The performance of RF was observed consistently to be best while SVM was consistently observed poor. Usually, the performance of different classifiers varies from data to data and one cannot compare it specifically that one algorithm is good and the other is bad. However, in the case of the present study, it could be inferred that RF is basically the combination of multiple individual decision trees to act as an ensemble, employing multiple learners to solve the same problem, whereas, the SVM classifies binary data based on a hyperplane53,54,55,56,57. Thus, the ensemble of multiple learners performed well in our case of classifying stress response proteins.

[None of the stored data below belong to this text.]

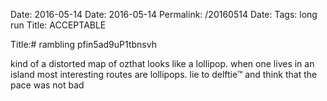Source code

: Date: 2016-05-14
Date: 2016-05-14
Permalink: /20160514
Date: 
Tags: long run
Title: ACCEPTABLE
  
Title:# rambling pfin5ad9uP1tbnsvh  
  
kind of a distorted map of ozthat looks like a lollipop. when one lives in an island most interesting routes are lollipops. lie to delftie™ and think that the pace was not bad  
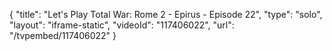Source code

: {
    "title": "Let's Play Total War: Rome 2 - Epirus - Episode 22",
    "type": "solo",
    "layout": "iframe-static",
    "videoId": "117406022",
    "url": "\/tvpembed\/117406022"
}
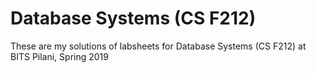 # Database Systems (CS F212)

These are my solutions of labsheets for Database Systems (CS F212) at BITS Pilani, Spring 2019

The results depict that the proposed stress response protein predictor can turn into a convenient high throughput apparatus for researchers exploring stress proteins. It may serve as the primary predictor to foresee protein stress reaction (Supplementary Information 1).

Webserver

The final phase is the implementation of the webserver. As discussed in58,59, the webserver enables the research community to use the latest advances. The openly available webservers show the practical usage which must be accurate and useful for prediction. For the development of a web server, the python Flask 1.0.2 framework was used to deploy models for the Stress response protein prediction. The models were implemented using Scikit-Learn, wtform 2.2.1, NumPy 1.16.3, TensorFlow 2.0.0, and Keras 2.2.4 libraries, and these libraries are used for the backend of a Webserver. Figure 14 shows the Homepage, Fig. 15 shows the introduction page, Fig. 16 shows the Prediction Server page, Fig. 17 shows the sample sequence data page, and Fig. 18 shows the results page. A live webserver is available at http://biopred.org/stressprotiens.

Figure 14
figure 14

Home page of web-server.

Figure 15
figure 15

Introduction page of web-server.

Figure 16
figure 16

Prediction server page.

Figure 17
figure 17

Sample data page.

Figure 18
figure 18

Results page of web-server.

Conclusion

In this study, Stress Response Protein prediction models based on RF, ANN and SVM are proposed. We used statistical measures to extract features from the benchmark dataset. Out of the three proposed models, the random forest classifier delivered the most elevated outcome. There are two aspects to the diligent outcome. Firstly, the experimental results strengthen the notion that the feature extraction model is forthcoming and yielding. Obscure patterns encompassed within the setup of amino acid residues within the polypeptide chain are uncovered by the proposed feature extraction technique. Secondly, out of all the classifiers discussed the most suitable classifier for deciphering each class based on the proposed feature set in random forest. Though ANN and SVM stimulate responses largely better than pure luck it is observed that random forest somehow exhibits the best capability for deciphering among classes. Rigorous testing techniques like cross-validation and jackknife testing ensure that the results are realistic and not an outcome of overfitting. Finally, the best performing model i.e., random forest is used to deploy as a web service to make it available for public use.